*Goal of the exercise*:
Copy out the source text from all of the data below word for word. Leave the pictures out of your answer.

*Working data*:

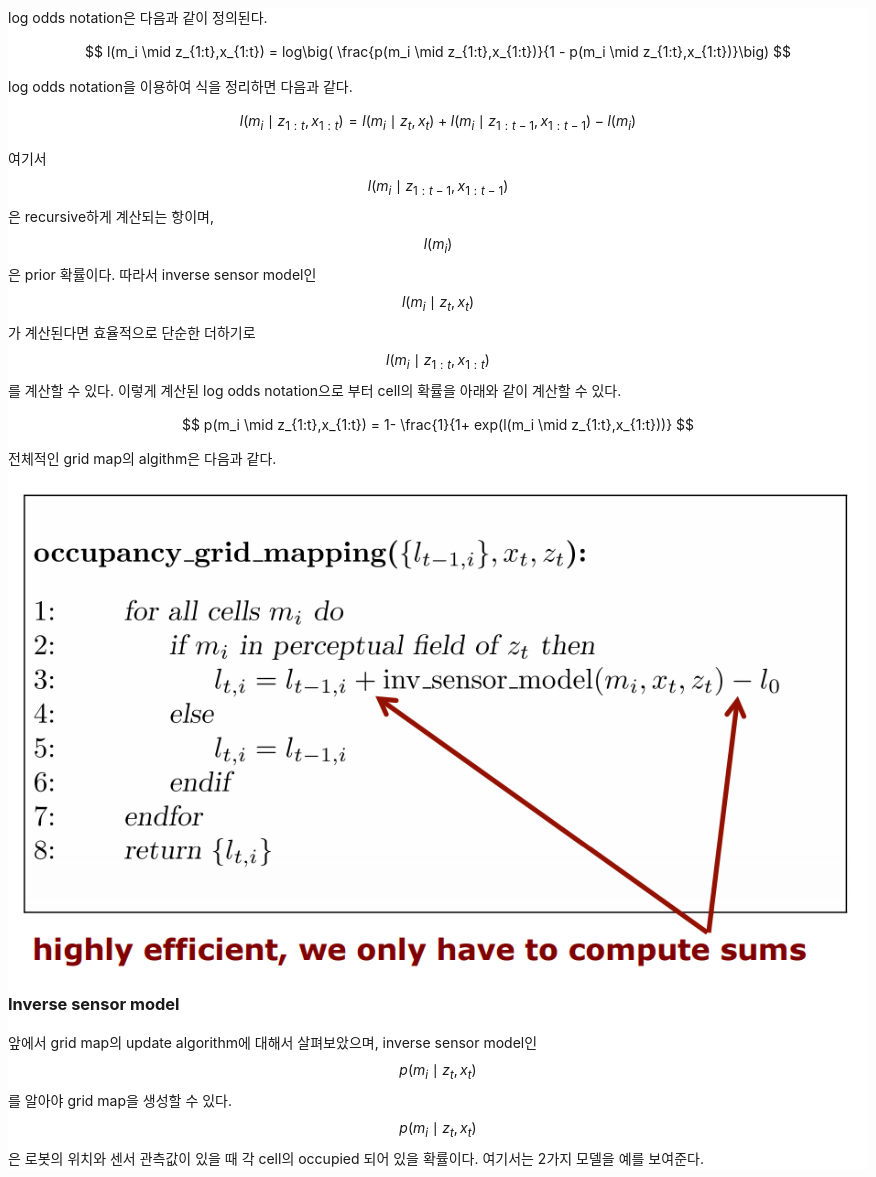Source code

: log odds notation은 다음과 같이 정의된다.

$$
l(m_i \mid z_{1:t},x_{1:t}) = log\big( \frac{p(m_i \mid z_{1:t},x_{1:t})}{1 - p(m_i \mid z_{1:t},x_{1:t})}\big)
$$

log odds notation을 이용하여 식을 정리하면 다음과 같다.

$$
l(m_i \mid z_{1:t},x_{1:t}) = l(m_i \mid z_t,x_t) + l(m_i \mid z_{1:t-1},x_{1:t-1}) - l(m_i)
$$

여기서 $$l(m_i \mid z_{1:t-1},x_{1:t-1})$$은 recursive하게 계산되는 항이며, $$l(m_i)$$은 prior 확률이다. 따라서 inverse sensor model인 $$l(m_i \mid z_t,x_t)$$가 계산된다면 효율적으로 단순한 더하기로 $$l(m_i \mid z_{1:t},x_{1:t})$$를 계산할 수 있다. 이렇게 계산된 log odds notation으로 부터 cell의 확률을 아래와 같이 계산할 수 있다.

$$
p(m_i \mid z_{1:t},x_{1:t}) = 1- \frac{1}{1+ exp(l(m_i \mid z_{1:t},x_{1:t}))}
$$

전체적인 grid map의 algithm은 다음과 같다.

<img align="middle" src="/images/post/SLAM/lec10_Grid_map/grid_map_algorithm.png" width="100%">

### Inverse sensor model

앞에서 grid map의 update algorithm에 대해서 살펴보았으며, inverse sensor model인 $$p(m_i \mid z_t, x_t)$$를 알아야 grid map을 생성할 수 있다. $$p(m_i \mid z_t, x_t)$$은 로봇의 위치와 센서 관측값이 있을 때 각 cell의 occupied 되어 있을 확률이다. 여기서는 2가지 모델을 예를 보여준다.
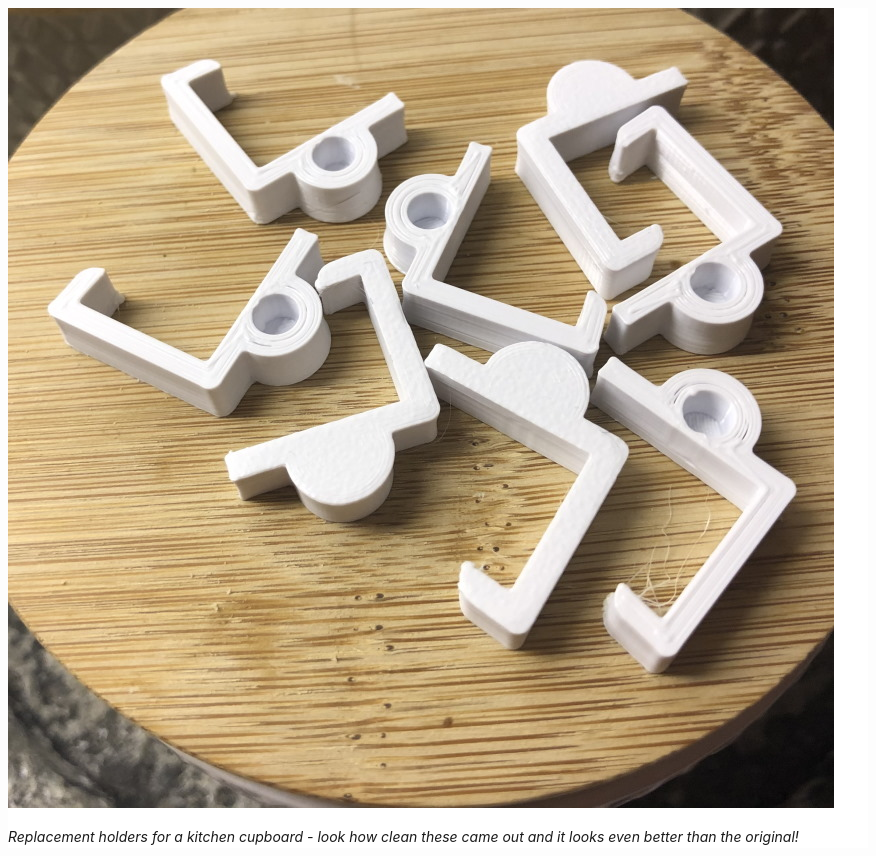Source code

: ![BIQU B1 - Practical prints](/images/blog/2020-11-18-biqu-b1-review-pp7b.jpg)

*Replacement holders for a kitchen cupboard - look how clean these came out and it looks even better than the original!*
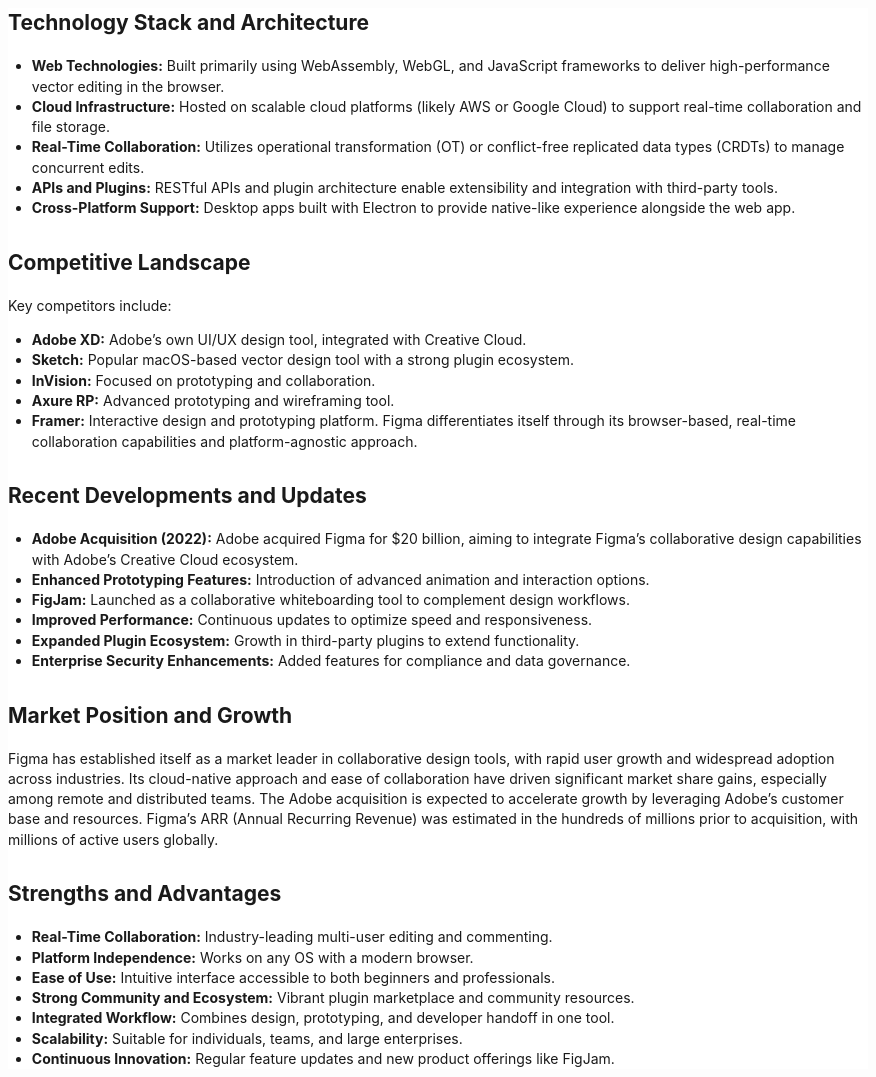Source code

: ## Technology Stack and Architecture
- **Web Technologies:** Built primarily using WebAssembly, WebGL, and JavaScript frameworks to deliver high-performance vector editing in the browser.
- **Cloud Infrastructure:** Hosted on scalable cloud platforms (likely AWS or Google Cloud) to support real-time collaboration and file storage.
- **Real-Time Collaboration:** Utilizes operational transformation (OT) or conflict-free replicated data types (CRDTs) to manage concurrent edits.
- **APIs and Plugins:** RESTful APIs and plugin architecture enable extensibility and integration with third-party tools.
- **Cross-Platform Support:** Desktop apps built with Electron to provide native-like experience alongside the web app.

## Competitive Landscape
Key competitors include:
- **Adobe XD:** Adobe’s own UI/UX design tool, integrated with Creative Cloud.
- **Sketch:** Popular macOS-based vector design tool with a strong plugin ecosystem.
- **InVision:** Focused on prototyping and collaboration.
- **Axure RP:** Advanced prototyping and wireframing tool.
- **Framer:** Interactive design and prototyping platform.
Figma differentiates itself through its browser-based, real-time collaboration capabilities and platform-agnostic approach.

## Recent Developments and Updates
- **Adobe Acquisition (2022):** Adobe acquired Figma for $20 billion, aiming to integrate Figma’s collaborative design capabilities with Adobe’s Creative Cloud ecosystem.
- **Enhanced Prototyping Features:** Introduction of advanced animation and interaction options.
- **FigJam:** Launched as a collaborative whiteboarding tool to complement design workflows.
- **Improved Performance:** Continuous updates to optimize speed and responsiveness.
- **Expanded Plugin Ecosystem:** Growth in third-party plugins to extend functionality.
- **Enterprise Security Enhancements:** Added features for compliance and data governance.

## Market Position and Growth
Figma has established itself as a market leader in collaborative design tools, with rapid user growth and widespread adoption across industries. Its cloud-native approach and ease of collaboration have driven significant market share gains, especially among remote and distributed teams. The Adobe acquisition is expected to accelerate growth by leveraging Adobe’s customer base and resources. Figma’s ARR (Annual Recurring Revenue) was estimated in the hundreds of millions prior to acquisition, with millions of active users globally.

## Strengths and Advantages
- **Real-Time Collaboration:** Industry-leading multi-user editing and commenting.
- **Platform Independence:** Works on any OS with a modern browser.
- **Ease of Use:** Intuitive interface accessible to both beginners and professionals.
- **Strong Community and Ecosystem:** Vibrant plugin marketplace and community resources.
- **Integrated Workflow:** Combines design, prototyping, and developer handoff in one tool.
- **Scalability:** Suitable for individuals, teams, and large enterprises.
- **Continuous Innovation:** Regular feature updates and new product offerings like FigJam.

*Answer space*:
Source code

: log odds notation은 다음과 같이 정의된다.

$$
l(m_i \mid z_{1:t},x_{1:t}) = log\big( \frac{p(m_i \mid z_{1:t},x_{1:t})}{1 - p(m_i \mid z_{1:t},x_{1:t})}\big)
$$

log odds notation을 이용하여 식을 정리하면 다음과 같다.

$$
l(m_i \mid z_{1:t},x_{1:t}) = l(m_i \mid z_t,x_t) + l(m_i \mid z_{1:t-1},x_{1:t-1}) - l(m_i)
$$

여기서 $$l(m_i \mid z_{1:t-1},x_{1:t-1})$$은 recursive하게 계산되는 항이며, $$l(m_i)$$은 prior 확률이다. 따라서 inverse sensor model인 $$l(m_i \mid z_t,x_t)$$가 계산된다면 효율적으로 단순한 더하기로 $$l(m_i \mid z_{1:t},x_{1:t})$$를 계산할 수 있다. 이렇게 계산된 log odds notation으로 부터 cell의 확률을 아래와 같이 계산할 수 있다.

$$
p(m_i \mid z_{1:t},x_{1:t}) = 1- \frac{1}{1+ exp(l(m_i \mid z_{1:t},x_{1:t}))}
$$

전체적인 grid map의 algithm은 다음과 같다.

<img align="middle" src="/images/post/SLAM/lec10_Grid_map/grid_map_algorithm.png" width="100%">

### Inverse sensor model

앞에서 grid map의 update algorithm에 대해서 살펴보았으며, inverse sensor model인 $$p(m_i \mid z_t, x_t)$$를 알아야 grid map을 생성할 수 있다. $$p(m_i \mid z_t, x_t)$$은 로봇의 위치와 센서 관측값이 있을 때 각 cell의 occupied 되어 있을 확률이다. 여기서는 2가지 모델을 예를 보여준다.
Source code

: ![BIQU B1 - Practical prints](/images/blog/2020-11-18-biqu-b1-review-pp7b.jpg)

*Replacement holders for a kitchen cupboard - look how clean these came out and it looks even better than the original!*
Source code

: ## Technology Stack and Architecture
- **Web Technologies:** Built primarily using WebAssembly, WebGL, and JavaScript frameworks to deliver high-performance vector editing in the browser.
- **Cloud Infrastructure:** Hosted on scalable cloud platforms (likely AWS or Google Cloud) to support real-time collaboration and file storage.
- **Real-Time Collaboration:** Utilizes operational transformation (OT) or conflict-free replicated data types (CRDTs) to manage concurrent edits.
- **APIs and Plugins:** RESTful APIs and plugin architecture enable extensibility and integration with third-party tools.
- **Cross-Platform Support:** Desktop apps built with Electron to provide native-like experience alongside the web app.

## Competitive Landscape
Key competitors include:
- **Adobe XD:** Adobe’s own UI/UX design tool, integrated with Creative Cloud.
- **Sketch:** Popular macOS-based vector design tool with a strong plugin ecosystem.
- **InVision:** Focused on prototyping and collaboration.
- **Axure RP:** Advanced prototyping and wireframing tool.
- **Framer:** Interactive design and prototyping platform.
Figma differentiates itself through its browser-based, real-time collaboration capabilities and platform-agnostic approach.

## Recent Developments and Updates
- **Adobe Acquisition (2022):** Adobe acquired Figma for $20 billion, aiming to integrate Figma’s collaborative design capabilities with Adobe’s Creative Cloud ecosystem.
- **Enhanced Prototyping Features:** Introduction of advanced animation and interaction options.
- **FigJam:** Launched as a collaborative whiteboarding tool to complement design workflows.
- **Improved Performance:** Continuous updates to optimize speed and responsiveness.
- **Expanded Plugin Ecosystem:** Growth in third-party plugins to extend functionality.
- **Enterprise Security Enhancements:** Added features for compliance and data governance.

## Market Position and Growth
Figma has established itself as a market leader in collaborative design tools, with rapid user growth and widespread adoption across industries. Its cloud-native approach and ease of collaboration have driven significant market share gains, especially among remote and distributed teams. The Adobe acquisition is expected to accelerate growth by leveraging Adobe’s customer base and resources. Figma’s ARR (Annual Recurring Revenue) was estimated in the hundreds of millions prior to acquisition, with millions of active users globally.

## Strengths and Advantages
- **Real-Time Collaboration:** Industry-leading multi-user editing and commenting.
- **Platform Independence:** Works on any OS with a modern browser.
- **Ease of Use:** Intuitive interface accessible to both beginners and professionals.
- **Strong Community and Ecosystem:** Vibrant plugin marketplace and community resources.
- **Integrated Workflow:** Combines design, prototyping, and developer handoff in one tool.
- **Scalability:** Suitable for individuals, teams, and large enterprises.
- **Continuous Innovation:** Regular feature updates and new product offerings like FigJam.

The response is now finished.